Assigned task 1 -
Answer these questions about the Data Asset passage below.
(a) What value does the Python code assign to s3_prefix?
(b) How many Batches does a Data Asset hold when it is defined by a full file name with no regex groups?
(c) Which keys can be used to pick a specific file from the available Batches?

====== Document passage ======

Add data to the Data Source as a Data Asset

Run the following Python code:

Python
asset_name = "my_taxi_data_asset"
s3_prefix = "data/taxi_yellow_tripdata_samples/"
batching_regex = r"yellow_tripdata_sample_(?P<year>\d{4})-(?P<month>\d{2})\.csv"
data_asset = datasource.add_csv_asset(
    name=asset_name,
    batching_regex=batching_regex,
    s3_prefix=s3_prefix,
    header=True,
    infer_schema=True,
)

Your Data Asset will connect to all files that match the regex that you provide. Each matched file will become a Batch inside your Data Asset.

For example:

Let's say that your S3 bucket has the following files:

"yellow_tripdata_sample_2021-11.csv"
"yellow_tripdata_sample_2021-12.csv"
"yellow_tripdata_sample_2023-01.csv"

If you define a Data Asset using the full file name with no regex groups, such as "yellow_tripdata_sample_2023-01\.csv" your Data Asset will contain only one Batch, which will correspond to that file.

However, if you define a partial file name with a regex group, such as "yellow_tripdata_sample_(?P<year>\d{4})-(?P<month>\d{2})\.csv" your Data Asset will contain 3 Batches, one corresponding to each matched file. You can then use the keys year and month to indicate exactly which file you want to request from the available Batches.

====== Source material ======

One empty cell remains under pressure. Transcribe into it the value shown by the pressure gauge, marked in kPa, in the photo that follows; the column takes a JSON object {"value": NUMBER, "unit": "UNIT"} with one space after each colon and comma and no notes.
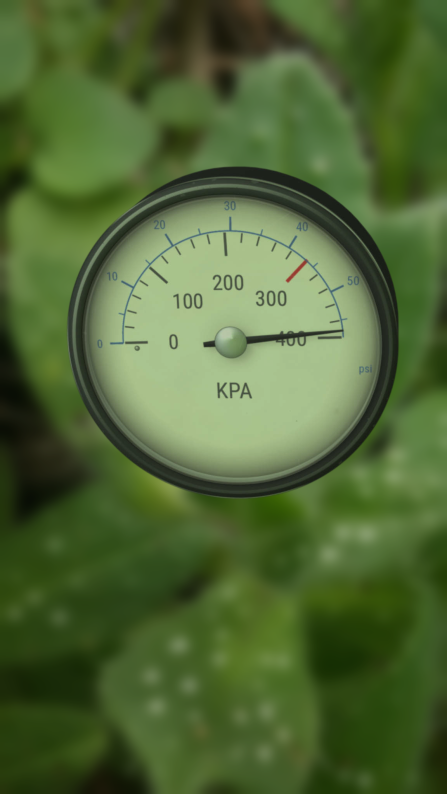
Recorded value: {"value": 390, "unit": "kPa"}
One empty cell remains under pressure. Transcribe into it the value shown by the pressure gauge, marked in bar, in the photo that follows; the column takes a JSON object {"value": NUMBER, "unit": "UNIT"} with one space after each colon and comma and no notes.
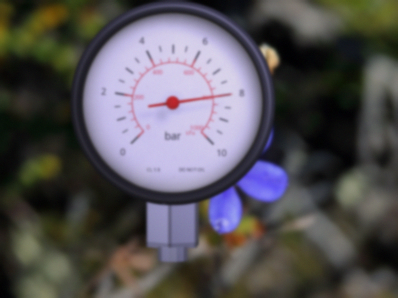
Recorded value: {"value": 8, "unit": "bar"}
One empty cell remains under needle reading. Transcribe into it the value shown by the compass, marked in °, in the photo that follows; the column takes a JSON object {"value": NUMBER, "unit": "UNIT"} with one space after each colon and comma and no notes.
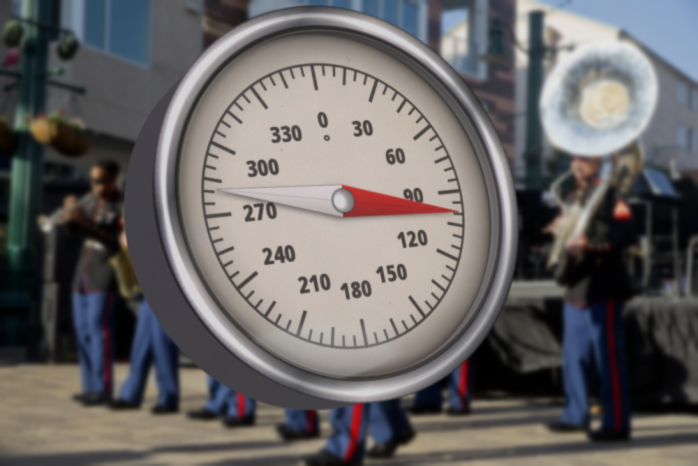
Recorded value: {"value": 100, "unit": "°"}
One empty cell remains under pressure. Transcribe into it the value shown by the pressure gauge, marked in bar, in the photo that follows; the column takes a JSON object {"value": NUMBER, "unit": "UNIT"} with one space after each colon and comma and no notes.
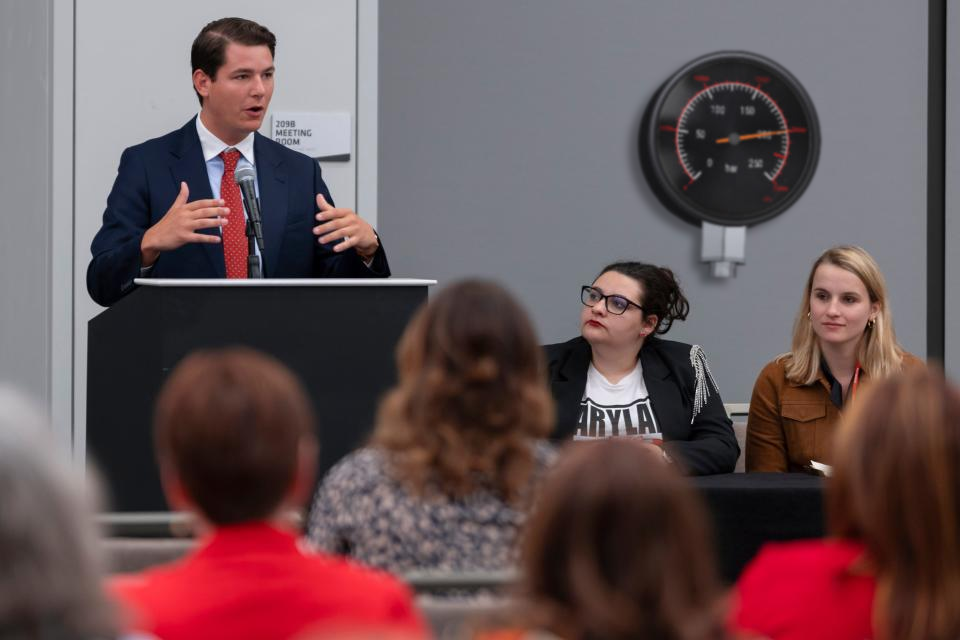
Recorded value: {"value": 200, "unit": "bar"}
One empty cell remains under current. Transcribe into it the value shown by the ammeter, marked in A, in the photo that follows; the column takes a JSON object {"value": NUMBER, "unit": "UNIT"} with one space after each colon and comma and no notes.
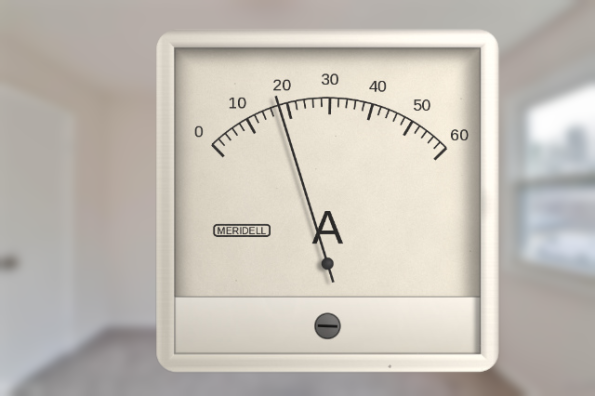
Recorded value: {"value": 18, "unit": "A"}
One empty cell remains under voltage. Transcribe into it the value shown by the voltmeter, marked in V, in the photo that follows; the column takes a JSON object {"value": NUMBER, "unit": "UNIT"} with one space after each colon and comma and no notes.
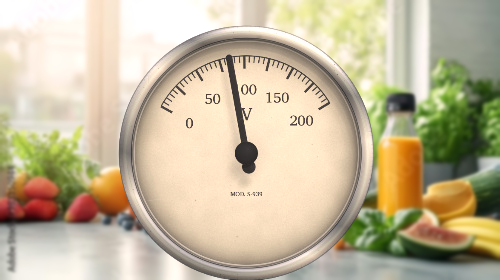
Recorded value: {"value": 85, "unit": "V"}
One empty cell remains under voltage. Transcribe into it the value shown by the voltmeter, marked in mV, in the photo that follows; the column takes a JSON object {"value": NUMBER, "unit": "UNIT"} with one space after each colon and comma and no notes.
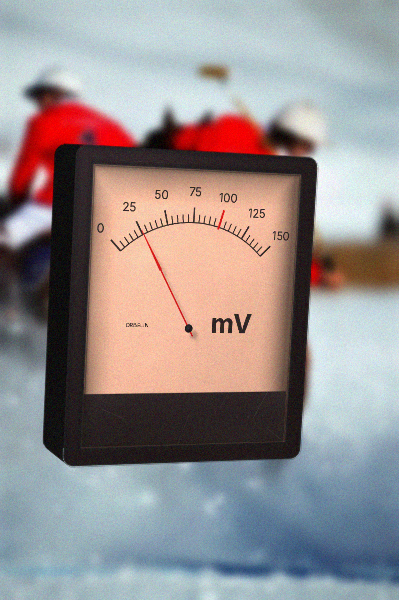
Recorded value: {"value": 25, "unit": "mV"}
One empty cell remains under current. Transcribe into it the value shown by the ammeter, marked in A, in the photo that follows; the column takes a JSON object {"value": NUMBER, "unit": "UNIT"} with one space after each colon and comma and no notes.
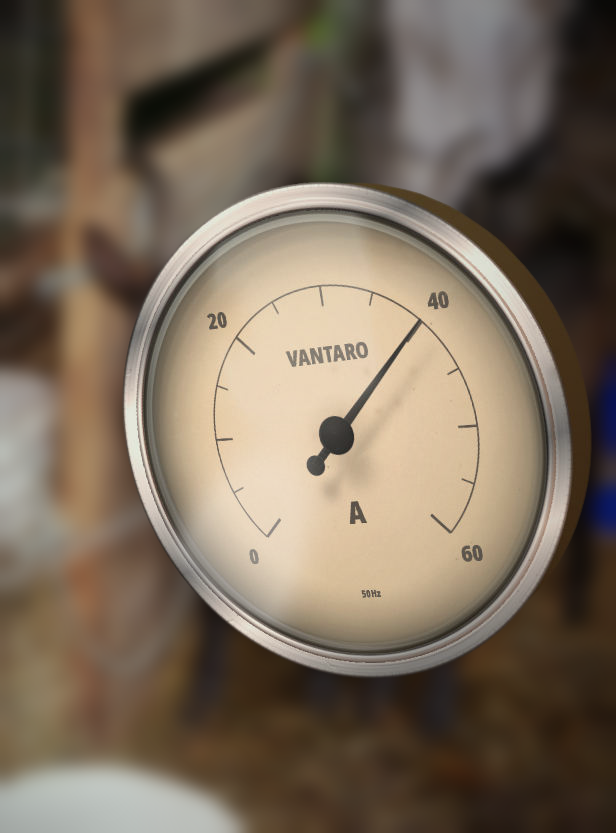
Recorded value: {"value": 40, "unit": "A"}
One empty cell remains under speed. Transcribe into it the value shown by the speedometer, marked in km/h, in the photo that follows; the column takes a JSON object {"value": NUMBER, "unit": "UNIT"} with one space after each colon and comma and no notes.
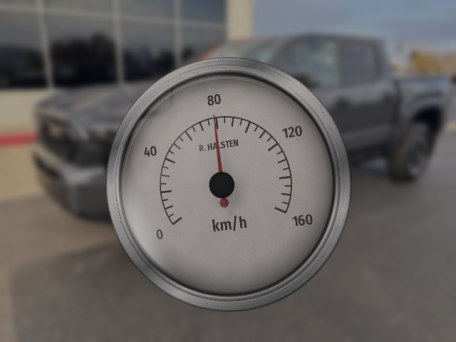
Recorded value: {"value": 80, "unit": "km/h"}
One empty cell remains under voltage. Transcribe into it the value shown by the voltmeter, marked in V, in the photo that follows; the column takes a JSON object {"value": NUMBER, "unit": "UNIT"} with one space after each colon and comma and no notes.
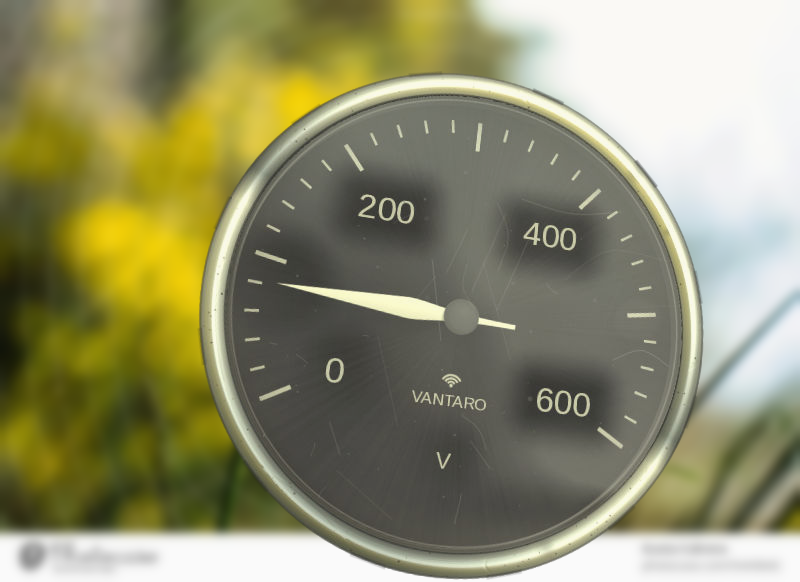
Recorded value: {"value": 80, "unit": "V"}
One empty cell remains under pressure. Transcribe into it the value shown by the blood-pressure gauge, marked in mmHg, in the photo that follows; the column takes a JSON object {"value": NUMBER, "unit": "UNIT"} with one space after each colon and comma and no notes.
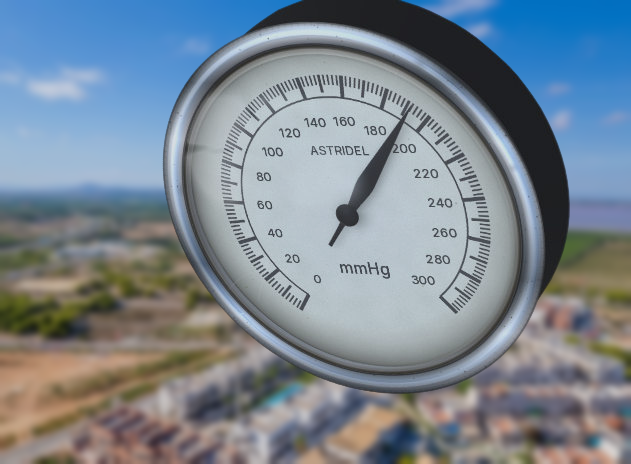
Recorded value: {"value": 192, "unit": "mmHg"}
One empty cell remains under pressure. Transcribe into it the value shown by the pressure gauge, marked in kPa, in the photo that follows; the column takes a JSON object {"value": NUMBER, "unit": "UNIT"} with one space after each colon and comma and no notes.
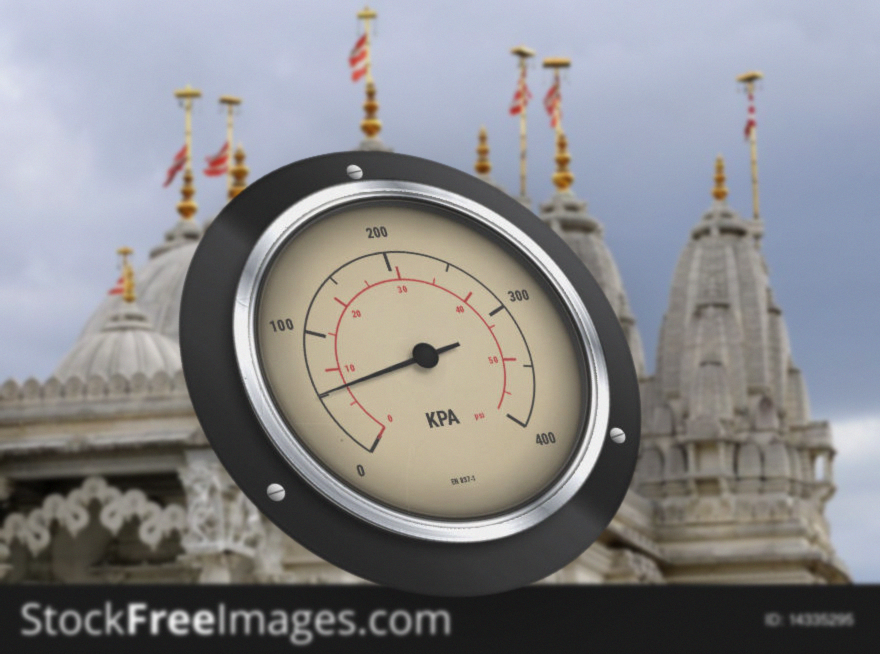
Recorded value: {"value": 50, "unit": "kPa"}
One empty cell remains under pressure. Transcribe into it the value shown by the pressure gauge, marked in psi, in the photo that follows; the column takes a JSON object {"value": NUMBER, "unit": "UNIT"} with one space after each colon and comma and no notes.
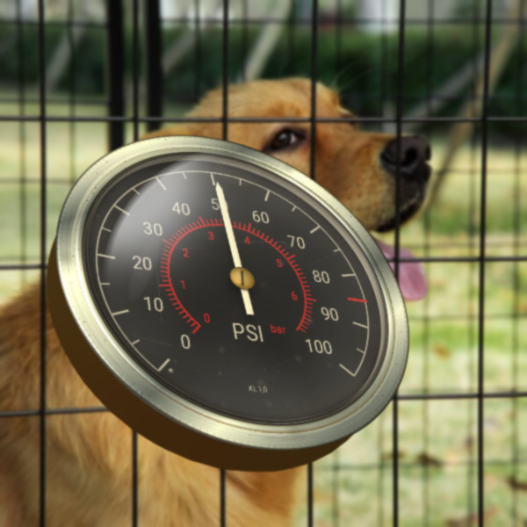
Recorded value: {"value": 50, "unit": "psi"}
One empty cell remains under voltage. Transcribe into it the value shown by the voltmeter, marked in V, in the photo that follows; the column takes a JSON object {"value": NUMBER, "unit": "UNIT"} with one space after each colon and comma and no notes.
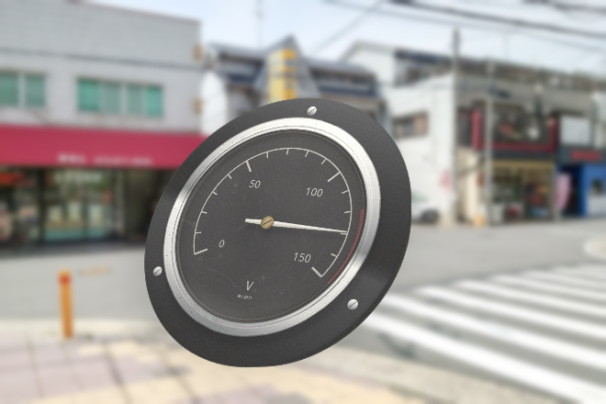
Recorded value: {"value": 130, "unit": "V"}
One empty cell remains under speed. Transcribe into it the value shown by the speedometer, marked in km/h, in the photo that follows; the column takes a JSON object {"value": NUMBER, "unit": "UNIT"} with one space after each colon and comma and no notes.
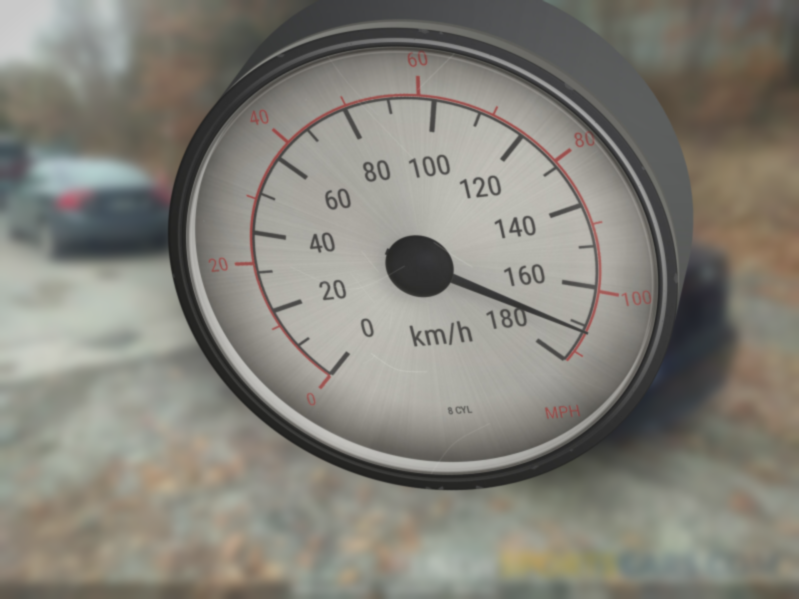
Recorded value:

======

Assigned task 2 - Locate every line in the records above that contains the string "mmHg", matching case exactly, and copy each of those lines.

Response 1 -
(a) "data/taxi_yellow_tripdata_samples/"
(b) One
(c) year and month

Response 2 -
One empty cell remains under pressure. Transcribe into it the value shown by the blood-pressure gauge, marked in mmHg, in the photo that follows; the column takes a JSON object {"value": NUMBER, "unit": "UNIT"} with one space after each colon and comma and no notes.
Recorded value: {"value": 192, "unit": "mmHg"}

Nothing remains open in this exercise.